The grim tourism data came on the heels of Korean Air Lines' decision on Tuesday to suspend service on six more routes to Japan, citing shrinking demand. Hiroshi Tabata, commissioner of the Japan Tourism Agency, said Wednesday that national tourism organization had postponed a planned joint promotional campaign with partners including South Korean carriers.

The drop in South Korean visitors is showing up in data on tourist spending. The Japan Department Stores Association reported Wednesday that while nationwide tax-free sales -- a proxy for purchases by foreign visitors -- rose 3.4% to 28.1 billion yen ($264 million) in July, sales to South Koreans slid 10%.

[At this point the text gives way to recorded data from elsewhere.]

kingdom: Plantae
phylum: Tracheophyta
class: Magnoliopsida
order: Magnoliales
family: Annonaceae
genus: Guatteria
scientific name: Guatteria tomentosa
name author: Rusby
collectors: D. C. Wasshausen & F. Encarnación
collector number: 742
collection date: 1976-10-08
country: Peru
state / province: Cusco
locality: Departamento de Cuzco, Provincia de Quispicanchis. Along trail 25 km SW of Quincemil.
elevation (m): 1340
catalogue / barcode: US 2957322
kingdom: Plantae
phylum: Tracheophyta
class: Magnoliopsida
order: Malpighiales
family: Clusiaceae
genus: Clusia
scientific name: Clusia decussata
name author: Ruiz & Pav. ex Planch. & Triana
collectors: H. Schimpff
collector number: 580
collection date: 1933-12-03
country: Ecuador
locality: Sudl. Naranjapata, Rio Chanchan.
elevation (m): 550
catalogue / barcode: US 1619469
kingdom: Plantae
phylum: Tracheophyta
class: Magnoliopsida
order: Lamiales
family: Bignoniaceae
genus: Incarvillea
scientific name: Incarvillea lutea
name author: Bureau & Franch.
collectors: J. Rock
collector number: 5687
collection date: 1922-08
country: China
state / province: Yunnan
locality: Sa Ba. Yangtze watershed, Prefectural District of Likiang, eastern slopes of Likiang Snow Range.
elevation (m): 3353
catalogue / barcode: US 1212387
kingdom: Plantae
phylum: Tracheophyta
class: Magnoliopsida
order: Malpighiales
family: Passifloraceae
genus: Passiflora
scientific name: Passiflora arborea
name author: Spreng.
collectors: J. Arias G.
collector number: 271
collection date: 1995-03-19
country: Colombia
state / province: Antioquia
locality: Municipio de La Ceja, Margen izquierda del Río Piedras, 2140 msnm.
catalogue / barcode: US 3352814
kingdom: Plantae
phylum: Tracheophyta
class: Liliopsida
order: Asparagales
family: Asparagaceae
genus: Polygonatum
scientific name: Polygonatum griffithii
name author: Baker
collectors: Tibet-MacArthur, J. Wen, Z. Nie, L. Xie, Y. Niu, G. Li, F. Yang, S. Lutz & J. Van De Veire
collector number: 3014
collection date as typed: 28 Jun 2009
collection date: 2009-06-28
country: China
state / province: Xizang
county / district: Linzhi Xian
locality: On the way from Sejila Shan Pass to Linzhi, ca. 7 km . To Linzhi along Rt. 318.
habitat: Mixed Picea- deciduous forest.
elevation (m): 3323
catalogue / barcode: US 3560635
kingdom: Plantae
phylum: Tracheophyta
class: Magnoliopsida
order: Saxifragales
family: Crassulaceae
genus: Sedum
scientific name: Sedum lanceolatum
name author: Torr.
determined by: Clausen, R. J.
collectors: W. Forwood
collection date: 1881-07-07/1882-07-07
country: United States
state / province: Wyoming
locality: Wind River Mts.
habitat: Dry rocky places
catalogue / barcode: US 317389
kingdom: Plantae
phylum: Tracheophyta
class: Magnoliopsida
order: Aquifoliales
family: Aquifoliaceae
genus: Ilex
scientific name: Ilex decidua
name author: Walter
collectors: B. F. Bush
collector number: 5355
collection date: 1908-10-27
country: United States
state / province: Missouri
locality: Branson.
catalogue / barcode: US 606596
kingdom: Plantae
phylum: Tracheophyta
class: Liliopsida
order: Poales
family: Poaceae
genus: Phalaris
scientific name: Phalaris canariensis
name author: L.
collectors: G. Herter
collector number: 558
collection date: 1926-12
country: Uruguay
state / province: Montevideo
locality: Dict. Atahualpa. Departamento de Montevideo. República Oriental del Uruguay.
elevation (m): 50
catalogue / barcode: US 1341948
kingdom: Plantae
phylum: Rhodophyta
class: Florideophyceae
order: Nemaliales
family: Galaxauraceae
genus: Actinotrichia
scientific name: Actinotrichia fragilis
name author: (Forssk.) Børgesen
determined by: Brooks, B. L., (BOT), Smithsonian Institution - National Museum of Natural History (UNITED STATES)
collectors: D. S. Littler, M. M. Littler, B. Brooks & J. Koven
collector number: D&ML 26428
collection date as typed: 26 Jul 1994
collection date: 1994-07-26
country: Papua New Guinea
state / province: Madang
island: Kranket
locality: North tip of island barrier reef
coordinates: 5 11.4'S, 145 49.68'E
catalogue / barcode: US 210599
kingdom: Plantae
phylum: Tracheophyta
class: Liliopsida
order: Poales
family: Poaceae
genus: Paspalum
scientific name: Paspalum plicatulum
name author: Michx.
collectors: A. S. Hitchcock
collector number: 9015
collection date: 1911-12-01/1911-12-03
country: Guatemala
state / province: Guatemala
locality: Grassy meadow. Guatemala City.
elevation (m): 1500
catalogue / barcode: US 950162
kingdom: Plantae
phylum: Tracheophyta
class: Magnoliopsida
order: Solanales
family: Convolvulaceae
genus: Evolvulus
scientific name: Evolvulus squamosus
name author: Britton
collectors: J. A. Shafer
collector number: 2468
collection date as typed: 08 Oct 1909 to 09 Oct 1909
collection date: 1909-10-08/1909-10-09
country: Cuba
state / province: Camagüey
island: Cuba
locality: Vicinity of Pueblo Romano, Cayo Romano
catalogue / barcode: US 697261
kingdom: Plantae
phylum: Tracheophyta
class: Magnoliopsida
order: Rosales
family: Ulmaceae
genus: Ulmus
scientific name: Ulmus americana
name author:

Japanese hotel reservations by South Korean users via travel agency JTB's website plunged by half year over year last month. Bookings are down by 70% for August and by 80% for September compared with this time last year. "The reduction in flights is probably a factor," a JTB representative said.

West Japan Railway saw a 40% drop in rooms occupied by South Korean customers last month at its 17 hotels around Japan, while Imperial Hotel Osaka experienced a 20% decline in reservations.

In Sapporo, normally a popular destination for South Korean visitors, hotels seeing a drop-off in reservations are cutting rates, leading to an intensifying price war, according to hotel operator Fujita Kanko.